* Task statement *
Which lines of the records contain the word "catalogue"? List each such line in full.

======== Input material

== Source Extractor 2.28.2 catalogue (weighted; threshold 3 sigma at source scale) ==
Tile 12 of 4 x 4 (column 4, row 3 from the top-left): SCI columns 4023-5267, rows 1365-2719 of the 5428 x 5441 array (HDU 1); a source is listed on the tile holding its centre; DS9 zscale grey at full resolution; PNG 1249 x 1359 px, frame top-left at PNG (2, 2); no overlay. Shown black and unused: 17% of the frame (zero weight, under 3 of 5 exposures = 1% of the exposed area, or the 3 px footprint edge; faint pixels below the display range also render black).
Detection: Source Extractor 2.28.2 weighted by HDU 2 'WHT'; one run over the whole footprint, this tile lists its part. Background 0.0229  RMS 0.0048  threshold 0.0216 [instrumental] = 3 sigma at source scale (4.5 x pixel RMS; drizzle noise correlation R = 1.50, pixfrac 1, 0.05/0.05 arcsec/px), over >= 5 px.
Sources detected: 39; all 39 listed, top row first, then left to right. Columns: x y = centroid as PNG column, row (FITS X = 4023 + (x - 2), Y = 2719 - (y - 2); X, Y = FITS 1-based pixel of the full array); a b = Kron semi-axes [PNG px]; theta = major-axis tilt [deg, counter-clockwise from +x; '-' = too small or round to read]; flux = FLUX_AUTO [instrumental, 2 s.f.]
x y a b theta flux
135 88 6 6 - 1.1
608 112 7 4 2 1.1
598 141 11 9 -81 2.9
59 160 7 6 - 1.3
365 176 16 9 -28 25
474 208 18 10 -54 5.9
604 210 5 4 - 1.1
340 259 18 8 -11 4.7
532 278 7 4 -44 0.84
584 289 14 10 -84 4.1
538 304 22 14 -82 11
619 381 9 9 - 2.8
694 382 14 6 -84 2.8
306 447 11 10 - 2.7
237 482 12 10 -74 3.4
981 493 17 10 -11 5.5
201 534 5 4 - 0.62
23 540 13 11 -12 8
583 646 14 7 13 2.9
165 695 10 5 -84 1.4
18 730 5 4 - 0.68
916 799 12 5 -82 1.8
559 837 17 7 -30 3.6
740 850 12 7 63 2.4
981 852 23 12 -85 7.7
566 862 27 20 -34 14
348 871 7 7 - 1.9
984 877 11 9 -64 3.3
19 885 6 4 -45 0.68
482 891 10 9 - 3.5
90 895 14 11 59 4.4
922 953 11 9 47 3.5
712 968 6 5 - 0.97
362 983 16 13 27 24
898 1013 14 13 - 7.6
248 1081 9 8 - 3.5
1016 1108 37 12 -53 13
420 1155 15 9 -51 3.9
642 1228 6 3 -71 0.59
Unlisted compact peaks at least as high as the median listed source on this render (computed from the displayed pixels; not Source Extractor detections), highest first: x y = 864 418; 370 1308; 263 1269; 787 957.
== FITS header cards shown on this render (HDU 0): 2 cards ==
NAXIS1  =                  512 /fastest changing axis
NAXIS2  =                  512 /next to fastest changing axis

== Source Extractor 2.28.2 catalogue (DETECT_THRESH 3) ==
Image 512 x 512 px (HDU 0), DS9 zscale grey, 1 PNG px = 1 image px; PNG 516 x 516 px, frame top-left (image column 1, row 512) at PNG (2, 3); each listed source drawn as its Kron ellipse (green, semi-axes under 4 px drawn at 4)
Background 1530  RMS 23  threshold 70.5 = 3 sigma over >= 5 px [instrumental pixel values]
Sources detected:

================

* Answer to this task *
== Source Extractor 2.28.2 catalogue (weighted; threshold 3 sigma at source scale) ==
== Source Extractor 2.28.2 catalogue (DETECT_THRESH 3) ==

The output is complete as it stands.